### What to do
The methods passage below computes effect sizes with a standard deviation pooled from the pre-tests of both groups. Explain in one to three sentences why it uses that standard deviation.

Coding Scheme Used in Zheng et al. (2020).

Category		Subcategory
Demographics	School level	1. K-12
	School level	2. Higher education
	Sample size	1. 24–100
	Sample size	2. More than 100
	Subject domain	1. Natural science
		2. Social science
		3. Engineering and technological science
Moderator variables	Task types	1. Writing essays
		2. Project proposals
		3. Artefacts
		4. Presentations
	Assessment mode	1. Anonymous
		2. Non-anonymous
		3. Mixed
	Assessor training	1. Received training
	Assessor training	2. Without training
	Duration	1. Less than 1 week
		2. 2–5 weeks
		3. 6–10 weeks
		4. More than 10 weeks
	Grouping type	1. Individual
	Grouping type	2. Collaborative
	Assessment method	1. Quantitative only
		2. Qualitative only
		3. Both quantitative and qualitative

Quality Assessment

It is important to assess the studies which are included in a meta-analysis for risk of bias. When there are problems with the design or execution of individual studies this could impact the internal validity of the results (Higgins et al., 2022). In this meta-analysis the studies were assessed for risk of bias using the Cochrane Risk of Bias tool for randomized controlled trials (Sterne et al., 2019). This tool was chosen because it allows the assessment, in accordance with the inclusion criteria, of both experimental studies with randomized trials, as well as quasi-experimental studies. The Cochrane Risk of Bias tool provides a framework to systematically assess studies for risk of bias, using five criteria: deviations from intended interventions, missing outcome data, measurement of the outcome, the randomization process, and the selection of reported results. The first and second authors together assessed the included publications on all these criteria, and simultaneously determined the risk of bias using the tool. The tool produces three potential outcomes per risk-of-bias category: low risk, some concerns, or high risk (Sterne et al., 2019). The outcomes for each manuscript were elaborately discussed to determine the risk of bias until a consensus was reached.

Analysis

Calculating Effect sizes

The effect sizes for each paper were calculated according to the method recommended by Morris (2008) for pretest-posttest-control group designs. This method uses a modified Hedges’ g with a pooled standard deviation from the pre-tests of both the experimental and control groups. According to Morris (2008) the pooled standard deviation of the pre-tests is closest to the standard deviation of the population and is therefore recommended to use for pretest-posttest-control group designs. When a study contained multiple control conditions, only the condition with offline peer feedback was included in this meta-analysis. Effect sizes were computed from means and standard deviations when available, and otherwise were computed from the appropriate t- or F-values.

### Listing

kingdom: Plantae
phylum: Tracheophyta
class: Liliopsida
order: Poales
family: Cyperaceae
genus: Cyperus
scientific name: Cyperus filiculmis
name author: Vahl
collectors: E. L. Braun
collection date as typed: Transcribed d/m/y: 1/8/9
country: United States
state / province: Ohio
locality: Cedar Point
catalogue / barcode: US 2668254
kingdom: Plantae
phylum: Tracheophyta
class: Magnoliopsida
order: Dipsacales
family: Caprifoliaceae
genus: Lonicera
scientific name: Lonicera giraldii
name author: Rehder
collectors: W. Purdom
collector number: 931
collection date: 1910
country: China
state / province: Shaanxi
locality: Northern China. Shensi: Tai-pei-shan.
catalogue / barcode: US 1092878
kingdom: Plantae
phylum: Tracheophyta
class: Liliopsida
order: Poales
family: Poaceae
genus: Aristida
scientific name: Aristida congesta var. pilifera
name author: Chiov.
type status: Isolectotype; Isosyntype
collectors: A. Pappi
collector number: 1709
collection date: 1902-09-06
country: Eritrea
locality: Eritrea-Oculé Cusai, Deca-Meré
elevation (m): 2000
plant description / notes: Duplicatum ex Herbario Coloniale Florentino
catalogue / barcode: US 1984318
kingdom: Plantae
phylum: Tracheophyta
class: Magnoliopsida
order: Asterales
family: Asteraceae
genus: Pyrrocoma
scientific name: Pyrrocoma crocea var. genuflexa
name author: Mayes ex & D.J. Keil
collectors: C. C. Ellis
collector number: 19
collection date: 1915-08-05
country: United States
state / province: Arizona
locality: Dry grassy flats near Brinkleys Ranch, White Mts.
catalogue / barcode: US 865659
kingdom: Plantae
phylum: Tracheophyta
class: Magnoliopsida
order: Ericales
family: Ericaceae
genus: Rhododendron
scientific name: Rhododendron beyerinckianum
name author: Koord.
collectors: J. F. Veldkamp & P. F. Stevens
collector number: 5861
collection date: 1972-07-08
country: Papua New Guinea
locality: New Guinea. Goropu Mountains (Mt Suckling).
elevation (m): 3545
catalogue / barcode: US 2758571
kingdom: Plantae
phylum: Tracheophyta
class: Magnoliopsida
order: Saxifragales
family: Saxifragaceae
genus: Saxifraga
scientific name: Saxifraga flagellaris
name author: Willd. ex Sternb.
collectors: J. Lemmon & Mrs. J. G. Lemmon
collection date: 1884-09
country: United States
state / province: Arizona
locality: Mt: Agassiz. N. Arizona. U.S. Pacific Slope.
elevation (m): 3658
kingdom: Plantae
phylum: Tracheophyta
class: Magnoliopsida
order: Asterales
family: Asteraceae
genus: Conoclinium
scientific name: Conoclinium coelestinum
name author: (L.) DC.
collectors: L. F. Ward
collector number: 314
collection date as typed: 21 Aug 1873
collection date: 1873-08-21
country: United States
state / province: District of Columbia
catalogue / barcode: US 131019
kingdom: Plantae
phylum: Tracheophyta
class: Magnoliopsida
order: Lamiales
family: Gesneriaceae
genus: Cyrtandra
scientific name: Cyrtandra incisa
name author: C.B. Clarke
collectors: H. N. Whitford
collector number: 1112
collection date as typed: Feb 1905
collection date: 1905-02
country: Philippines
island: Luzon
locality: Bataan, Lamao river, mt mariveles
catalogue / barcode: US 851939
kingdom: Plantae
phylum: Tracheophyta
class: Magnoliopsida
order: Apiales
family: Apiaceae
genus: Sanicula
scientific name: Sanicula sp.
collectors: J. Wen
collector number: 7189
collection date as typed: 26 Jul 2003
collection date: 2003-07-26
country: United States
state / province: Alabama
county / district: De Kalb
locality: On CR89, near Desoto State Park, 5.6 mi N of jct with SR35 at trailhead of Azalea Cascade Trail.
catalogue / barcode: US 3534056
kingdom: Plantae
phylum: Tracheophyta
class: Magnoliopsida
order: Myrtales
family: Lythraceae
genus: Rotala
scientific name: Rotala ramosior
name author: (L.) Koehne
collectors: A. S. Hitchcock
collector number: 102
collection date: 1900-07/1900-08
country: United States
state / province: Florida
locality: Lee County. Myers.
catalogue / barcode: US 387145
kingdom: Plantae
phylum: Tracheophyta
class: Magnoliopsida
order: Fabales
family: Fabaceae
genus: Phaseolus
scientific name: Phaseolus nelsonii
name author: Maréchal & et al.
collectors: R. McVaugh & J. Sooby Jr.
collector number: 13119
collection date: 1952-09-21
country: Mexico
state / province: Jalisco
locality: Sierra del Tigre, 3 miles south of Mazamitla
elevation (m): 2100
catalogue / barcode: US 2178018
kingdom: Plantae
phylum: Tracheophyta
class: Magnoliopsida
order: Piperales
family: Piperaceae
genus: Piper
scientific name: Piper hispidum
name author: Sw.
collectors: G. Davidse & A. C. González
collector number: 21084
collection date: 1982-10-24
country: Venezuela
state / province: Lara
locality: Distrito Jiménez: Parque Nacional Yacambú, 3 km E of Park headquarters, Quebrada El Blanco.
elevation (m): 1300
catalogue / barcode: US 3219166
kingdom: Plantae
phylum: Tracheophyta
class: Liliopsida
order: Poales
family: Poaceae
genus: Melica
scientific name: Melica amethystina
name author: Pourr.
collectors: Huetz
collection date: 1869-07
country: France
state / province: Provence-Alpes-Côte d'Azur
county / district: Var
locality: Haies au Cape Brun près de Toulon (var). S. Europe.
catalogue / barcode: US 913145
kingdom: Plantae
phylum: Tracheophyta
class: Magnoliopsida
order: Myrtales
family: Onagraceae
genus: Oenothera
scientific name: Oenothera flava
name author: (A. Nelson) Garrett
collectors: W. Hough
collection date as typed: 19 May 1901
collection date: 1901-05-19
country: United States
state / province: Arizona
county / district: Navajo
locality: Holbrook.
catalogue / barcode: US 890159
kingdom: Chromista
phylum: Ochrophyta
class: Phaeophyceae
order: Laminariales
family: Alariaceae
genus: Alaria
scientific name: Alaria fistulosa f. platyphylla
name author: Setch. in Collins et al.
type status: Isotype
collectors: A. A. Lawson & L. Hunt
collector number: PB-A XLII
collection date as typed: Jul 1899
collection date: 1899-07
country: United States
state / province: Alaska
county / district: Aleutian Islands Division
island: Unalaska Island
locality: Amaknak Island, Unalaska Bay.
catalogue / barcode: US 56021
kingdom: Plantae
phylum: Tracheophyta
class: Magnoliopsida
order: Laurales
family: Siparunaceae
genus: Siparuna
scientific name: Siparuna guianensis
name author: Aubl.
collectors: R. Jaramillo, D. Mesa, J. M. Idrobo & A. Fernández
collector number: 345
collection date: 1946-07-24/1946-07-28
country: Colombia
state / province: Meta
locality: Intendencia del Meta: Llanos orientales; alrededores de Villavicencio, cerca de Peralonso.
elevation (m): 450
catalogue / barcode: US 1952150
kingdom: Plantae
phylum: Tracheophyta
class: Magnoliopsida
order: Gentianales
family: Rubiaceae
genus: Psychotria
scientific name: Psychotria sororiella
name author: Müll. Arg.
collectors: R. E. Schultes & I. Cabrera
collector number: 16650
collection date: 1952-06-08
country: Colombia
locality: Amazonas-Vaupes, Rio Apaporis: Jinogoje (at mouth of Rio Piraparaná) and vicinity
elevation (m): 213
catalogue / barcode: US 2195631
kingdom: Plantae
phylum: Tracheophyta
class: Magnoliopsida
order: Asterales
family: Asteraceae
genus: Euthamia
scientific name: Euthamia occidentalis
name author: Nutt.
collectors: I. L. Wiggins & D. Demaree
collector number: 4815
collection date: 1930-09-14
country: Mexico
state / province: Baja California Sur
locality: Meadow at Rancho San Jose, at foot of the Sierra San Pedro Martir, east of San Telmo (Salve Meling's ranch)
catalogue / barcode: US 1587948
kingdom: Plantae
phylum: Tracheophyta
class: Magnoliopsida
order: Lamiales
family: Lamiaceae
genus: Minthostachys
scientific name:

### Task response
According to Morris (2008), the pooled standard deviation of the experimental and control groups' pre-tests comes closest to the standard deviation of the population. For that reason, it is the recommended choice for pretest-posttest-control group designs.